Bushby has always been an adventurer. He said he used to spend the whole day exploring with his brother and then come home for dinner.

He grew up in a military family and was inspired by his father, who served in the British Army. Bushby also joined the Army at age 16 and served in the Parachute Regiment for about 12 years before embarking on his adventure.

At some point I started drawing lines on a map, daydreaming about vast distances and distant horizons, and one thing led to another.

Carl Bushby

world explorer

At some point during his tenure in the British Army, Bushby became bored.

“I spent 12 years in the British Army waiting to go to a place we’d never really been, except for Northern Ireland,” he said. “We happen to live in one of the most peaceful times in history,” he said.

“So we get bored and tired and become wonderful and playful,” he said. “At some point I started drawing lines on the map, daydreaming about vast distances and distant horizons, and one thing led to another.”

One day, Bushby drew a line starting from Britain, across Europe and Asia, through Siberia, across the Bering Strait, into North America, and down to the bottom of South America.

“Once I put it on the map, there’s no turning back…the old hairs on the back of your neck stand up,” he said.

So, in 1998, Bushby left the British Army and began a long journey. He took a military flight from the UK to the Falkland Islands and then a civilian flight to Punta Arenas, Chile, the starting point of his expedition.

Your first day on the road is unforgettable…you’re walking down a road some 36,000 miles long with little idea of ​​what’s about to happen…and at that point you’re farther than a human mission to Jupiter.

Carl Bushby

world explorer

“The first day on the road is unforgettable because in that moment, you’re so far away from home. You burn all the bridges. You tell everyone you’d rather die than go home,” Bushby said.

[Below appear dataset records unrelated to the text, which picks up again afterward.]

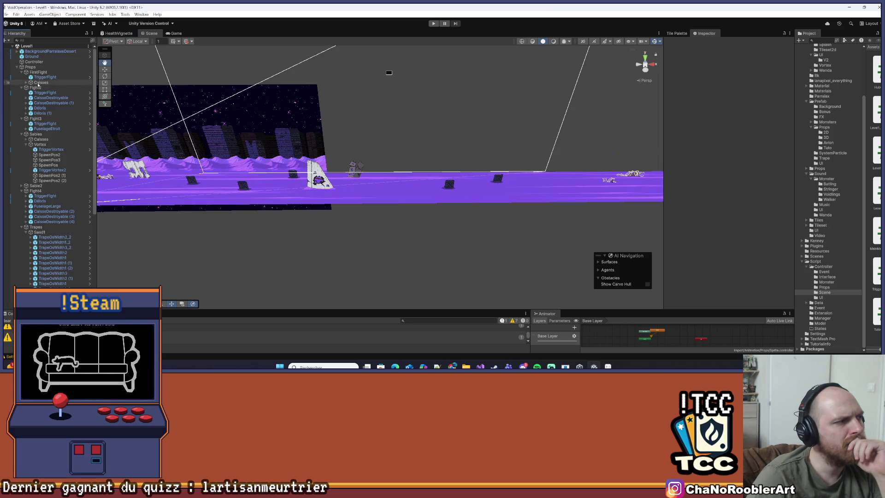
- Frame Fight2's TriggerFight and the CaisseDestroyable (1) crate in view, then clear the selection
double_click(39, 94)
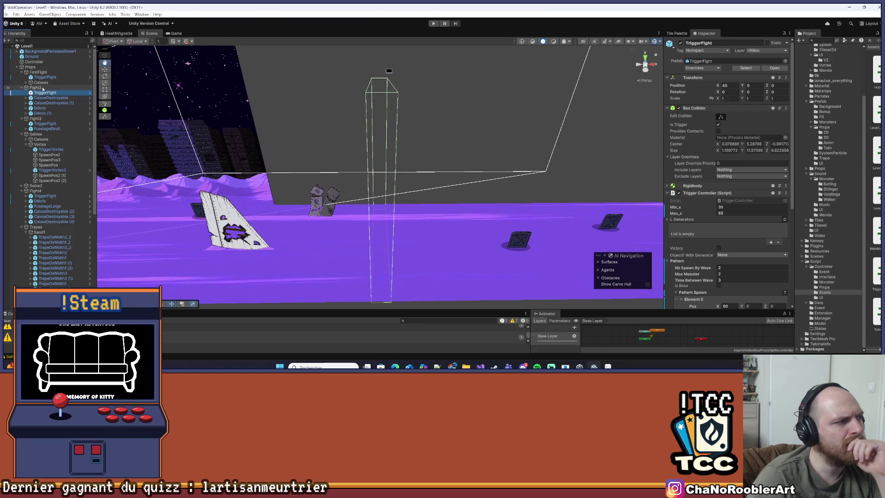
key(Down)
key(Down)
key(f)
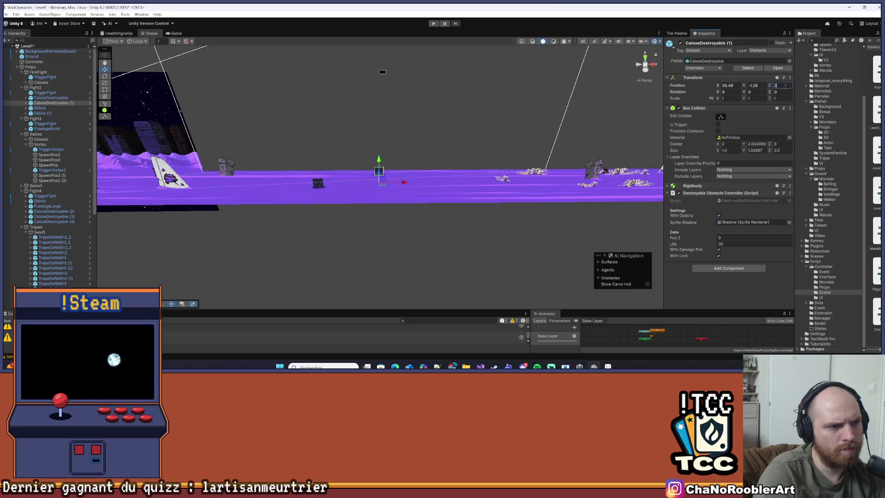
click(424, 235)
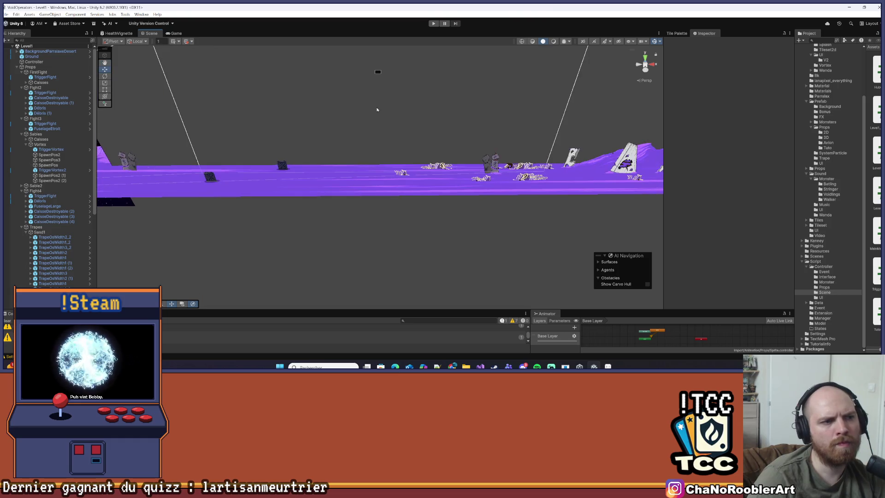
- Pan and zoom along the level to the skeleton traps and select TrapeOsWidth3
mouse_move(403, 154)
mouse_down()
mouse_move(220, 135)
mouse_move(255, 149)
mouse_up()
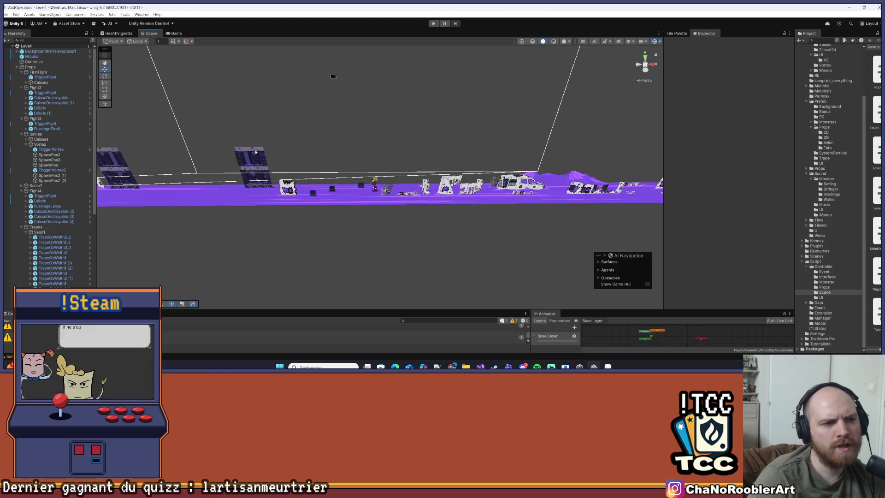
mouse_move(326, 137)
mouse_down()
mouse_move(475, 165)
mouse_move(144, 151)
mouse_up()
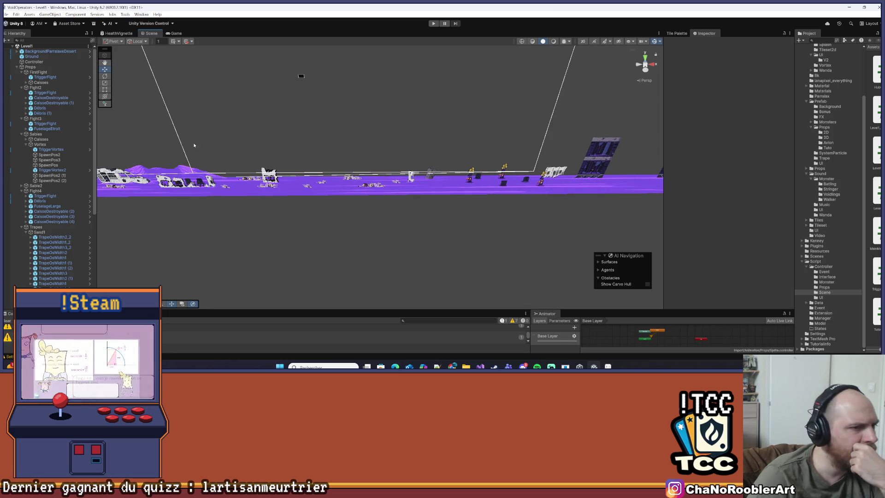
drag(338, 137, 446, 203)
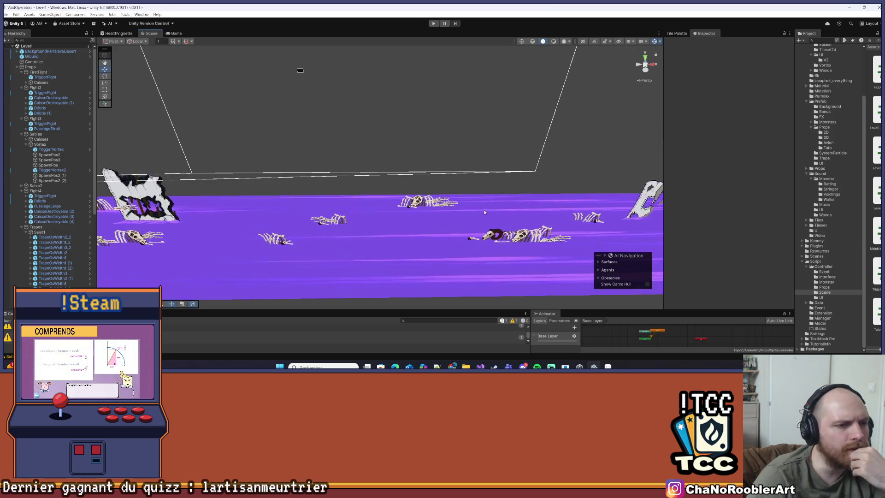
click(402, 221)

“You have $500 in your pocket, no support, no idea how things are going to work, and just absolute belief that you can make it work somehow. You’re on a path that’s about 36,000 miles long with very little idea of ​​what’s going to happen. I mean… you’re one step further than the human Jupiter mission,” he said.

happy lesson

Bushby has experienced many close encounters over the past 27 years of his journey.

He has crossed the Darien Gap, been detained by Russian authorities, imprisoned in Panama, nearly frozen to death in Alaska, and swam across the Caspian Sea in 31 days.

On top of that, after walking many miles, he had gone days without eating, relied on strangers for medical help, and spent many nights in a tent set up on the side of the road.

“The psychology of hunger is interesting. Most of us are not used to it. When you don’t know where your next meal is going to be, you become obsessed with finding something to eat,” Bushby said.

“You see food everywhere, every shadow, every rock, looks like something you could eat. You end up running around chasing hallucinations most of the time,” he said.

Despite all the challenges he overcame, one of the biggest lessons he discovered throughout his journey had little to do with physical pain or endurance. Instead, it’s about happiness and how it ultimately comes from your relationships.

“If you ask me what’s the hardest thing you’ve ever done in the last 27 years – it’s losing the woman you love easily. It’s the hardest thing you’re going to face… the physical thing – pain is easy, pain is different,” Bushby said.

On the other hand, he said, “The happiest times are when I’m in these relationships. When you’re with someone.”

He also learned that people from all cultures and regions of the world are generally friendly. During his journey, he stated many times that he was taken in, fed, and cared for by strangers who asked for nothing in return.

“You don’t even speak the same language, so it’s just a smile and a nod, and then they send you on your way… It’s just one story after another, and it spans every culture, every country,” he said.

“The world is a much kinder and better place than it seems.”